EXERCISE DIRECTIONS: Retype all the entries word for word, but omit the pictures.

--- DATA PROVIDED Enclosed Below ---

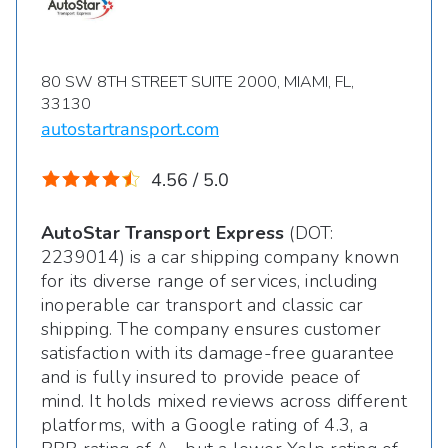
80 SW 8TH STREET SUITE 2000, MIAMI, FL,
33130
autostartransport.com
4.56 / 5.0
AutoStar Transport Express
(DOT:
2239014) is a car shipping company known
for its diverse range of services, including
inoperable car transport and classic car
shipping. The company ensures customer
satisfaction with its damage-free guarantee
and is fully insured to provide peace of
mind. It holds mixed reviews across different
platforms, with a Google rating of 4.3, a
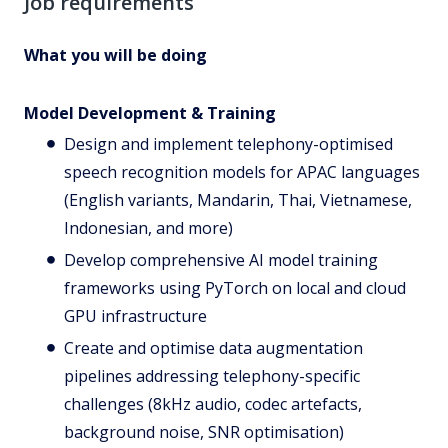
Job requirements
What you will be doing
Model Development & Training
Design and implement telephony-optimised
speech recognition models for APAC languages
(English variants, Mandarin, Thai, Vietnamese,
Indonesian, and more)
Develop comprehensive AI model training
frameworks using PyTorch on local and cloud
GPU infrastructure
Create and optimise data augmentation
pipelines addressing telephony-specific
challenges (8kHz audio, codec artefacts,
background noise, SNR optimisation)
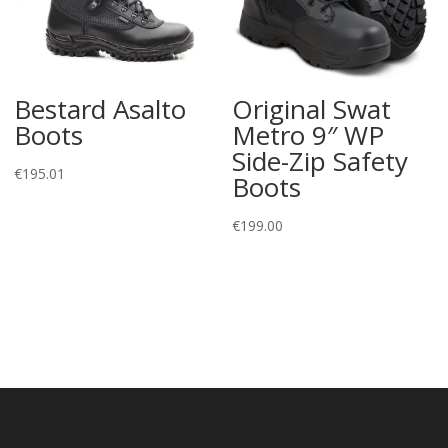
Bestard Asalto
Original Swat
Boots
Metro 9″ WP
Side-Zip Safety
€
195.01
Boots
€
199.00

--- End of Enclosed DATA PROVIDED ---

WORKED SOLUTION:
80 SW 8TH STREET SUITE 2000, MIAMI, FL,
33130
autostartransport.com
4.56 / 5.0
AutoStar Transport Express
(DOT:
2239014) is a car shipping company known
for its diverse range of services, including
inoperable car transport and classic car
shipping. The company ensures customer
satisfaction with its damage-free guarantee
and is fully insured to provide peace of
mind. It holds mixed reviews across different
platforms, with a Google rating of 4.3, a
Job requirements
What you will be doing
Model Development & Training
Design and implement telephony-optimised
speech recognition models for APAC languages
(English variants, Mandarin, Thai, Vietnamese,
Indonesian, and more)
Develop comprehensive AI model training
frameworks using PyTorch on local and cloud
GPU infrastructure
Create and optimise data augmentation
pipelines addressing telephony-specific
challenges (8kHz audio, codec artefacts,
background noise, SNR optimisation)
Bestard Asalto
Original Swat
Boots
Metro 9″ WP
Side-Zip Safety
€
195.01
Boots
€
199.00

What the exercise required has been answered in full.